Case Study: AI Assistant for Legal Document Review

Challenge

Legal teams often spend significant time reviewing large volumes of contracts and legal documents, delaying decision-making processes.

The AI Assistant for Lawyers accelerates document review with intelligent text extraction, clause identification, and risk analysis. It supports multi-language documents, highlights potential compliance issues, and offers automated summaries, enabling lawyers to focus on critical tasks.

  • Reduced document review time by 50%.
  • Increased accuracy in identifying risks and compliance issues.
  • Improved productivity for legal teams by automating routine tasks.

Case Study: Vendor and Bid Selection Using GenAI

Challenge

A procurement team struggled with evaluating multiple vendor proposals efficiently while ensuring compliance and optimal pricing.

The GenAI-powered Procurement Solution analyzes vendor proposals, scores them based on predefined criteria, and identifies the best-fit vendors. It uses natural language processing (NLP) to extract and compare key terms and employs machine learning to recommend optimal bids for projects.

  • Reduced procurement cycle time by 40%.
  • Enhanced decision-making accuracy through unbiased data analysis.
  • Achieved significant cost savings by selecting the most value-adding vendors.

Case Study: Trade and Business Fraud Detection

Challenge

A financial institution faced challenges detecting fraudulent activities in trade and business transactions, leading to reputational and financial risks.

The fraud detection platform uses AI to monitor transaction patterns, identify anomalies, and flag suspicious activities in real time. The solution employs a combination of rule-based engines and machine learning models to adapt to evolving fraud patterns.

  • Reduced fraud-related losses by 30%.
  • Real-time detection of fraudulent transactions, minimizing risk.
  • Improved compliance with regulatory requirements.

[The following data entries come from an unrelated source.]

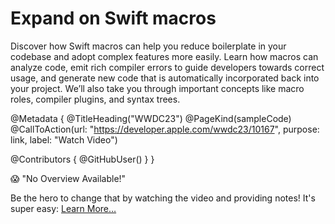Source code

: # Expand on Swift macros

Discover how Swift macros can help you reduce boilerplate in your codebase and adopt complex features more easily. Learn how macros can analyze code, emit rich compiler errors to guide developers towards correct usage, and generate new code that is automatically incorporated back into your project. We’ll also take you through important concepts like macro roles, compiler plugins, and syntax trees.

@Metadata {
   @TitleHeading("WWDC23")
   @PageKind(sampleCode)
   @CallToAction(url: "https://developer.apple.com/wwdc23/10167", purpose: link, label: "Watch Video")

   @Contributors {
      @GitHubUser(<replace this with your GitHub handle>)
   }
}

😱 "No Overview Available!"

Be the hero to change that by watching the video and providing notes! It's super easy:
 [Learn More…](https://wwdcnotes.github.io/WWDCNotes/documentation/wwdcnotes/contributing)
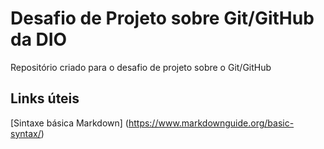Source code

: # Desafio de Projeto sobre Git/GitHub da DIO

Repositório criado para o desafio de projeto sobre o Git/GitHub

## Links úteis
[Sintaxe básica Markdown] (https://www.markdownguide.org/basic-syntax/)
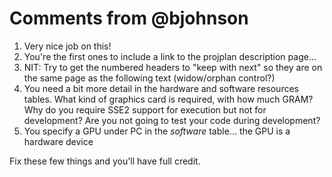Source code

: # Comments from @bjohnson

1. Very nice job on this!
2. You're the first ones to include a link to the projplan description page...
3. NIT: Try to get the numbered headers to "keep with next" so they are on the same page as the following text (widow/orphan control?)
4. You need a bit more detail in the hardware and software resources tables.  What kind of graphics card is required, with how much GRAM?  Why do you require SSE2 support for execution but not for development?  Are you not going to test your code during development?
5. You specify a GPU under PC in the *software* table... the GPU is a hardware device

Fix these few things and you'll have full credit.
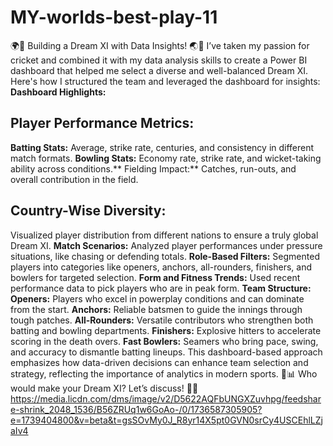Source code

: # MY-worlds-best-play-11
🌍🏏 Building a Dream XI with Data Insights! 🌏🏏
I’ve taken my passion for cricket and combined it with my data analysis skills to create a Power BI dashboard that helped me select a diverse and well-balanced Dream XI. Here's how I structured the team and leveraged the dashboard for insights:
**Dashboard Highlights:**
## Player Performance Metrics:
**Batting Stats:** Average, strike rate, centuries, and consistency in different match formats.
****Bowling Stats:**** Economy rate, strike rate, and wicket-taking ability across conditions.**
Fielding Impact:** Catches, run-outs, and overall contribution in the field.
## Country-Wise Diversity:
Visualized player distribution from different nations to ensure a truly global Dream XI.
**Match Scenarios:**
Analyzed player performances under pressure situations, like chasing or defending totals.
**Role-Based Filters:**
Segmented players into categories like openers, anchors, all-rounders, finishers, and bowlers for targeted selection.
**Form and Fitness Trends:**
Used recent performance data to pick players who are in peak form.
**Team Structure:**
**Openers:** Players who excel in powerplay conditions and can dominate from the start.
**Anchors:** Reliable batsmen to guide the innings through tough patches.
**All-Rounders:** Versatile contributors who strengthen both batting and bowling departments.
**Finishers:** Explosive hitters to accelerate scoring in the death overs.
**Fast Bowlers:** Seamers who bring pace, swing, and accuracy to dismantle batting lineups.
This dashboard-based approach emphasizes how data-driven decisions can enhance team selection and strategy, reflecting the importance of analytics in modern sports. 🏏📊
Who would make your Dream XI? Let’s discuss! 🤔💬
https://media.licdn.com/dms/image/v2/D5622AQFbUNGXZuvhpg/feedshare-shrink_2048_1536/B56ZRUq1w6GoAo-/0/1736587305905?e=1739404800&v=beta&t=gsSOvMy0J_R8yr14X5pt0GVN0srCy4USCEhlLZjaIv4
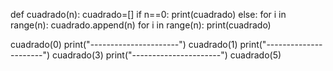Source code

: def cuadrado(n):
	cuadrado=[]
	if n==0:
		print(cuadrado)
	else:
		for i in range(n):
			cuadrado.append(n)
		for i in range(n):
			print(cuadrado)
	
cuadrado(0)
print("----------------------")
cuadrado(1)
print("----------------------")
cuadrado(3)
print("----------------------")
cuadrado(5)
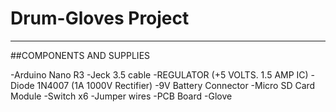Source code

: # Drum-Gloves Project
----

##COMPONENTS AND SUPPLIES

-Arduino Nano R3
-Jeck 3.5 cable
-REGULATOR (+5 VOLTS. 1.5 AMP IC)
-Diode 1N4007 (1A 1000V Rectifier)
-9V Battery Connector 
-Micro SD Card Module
-Switch x6
-Jumper wires
-PCB Board
-Glove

Case Study: Credit Risk Underwriting Automation

Challenge

A banking client struggled with manual credit underwriting processes that were time-intensive and prone to human errors, impacting customer onboarding times.

Our AI-driven underwriting solution automates data extraction, scoring, and risk assessment. It integrates multiple data sources, including financial records, credit histories, and market trends, to provide a holistic risk evaluation.

  • Reduced credit processing time by 60%.
  • Increased accuracy in risk assessments, lowering default rates.
  • Enhanced customer satisfaction through faster approvals.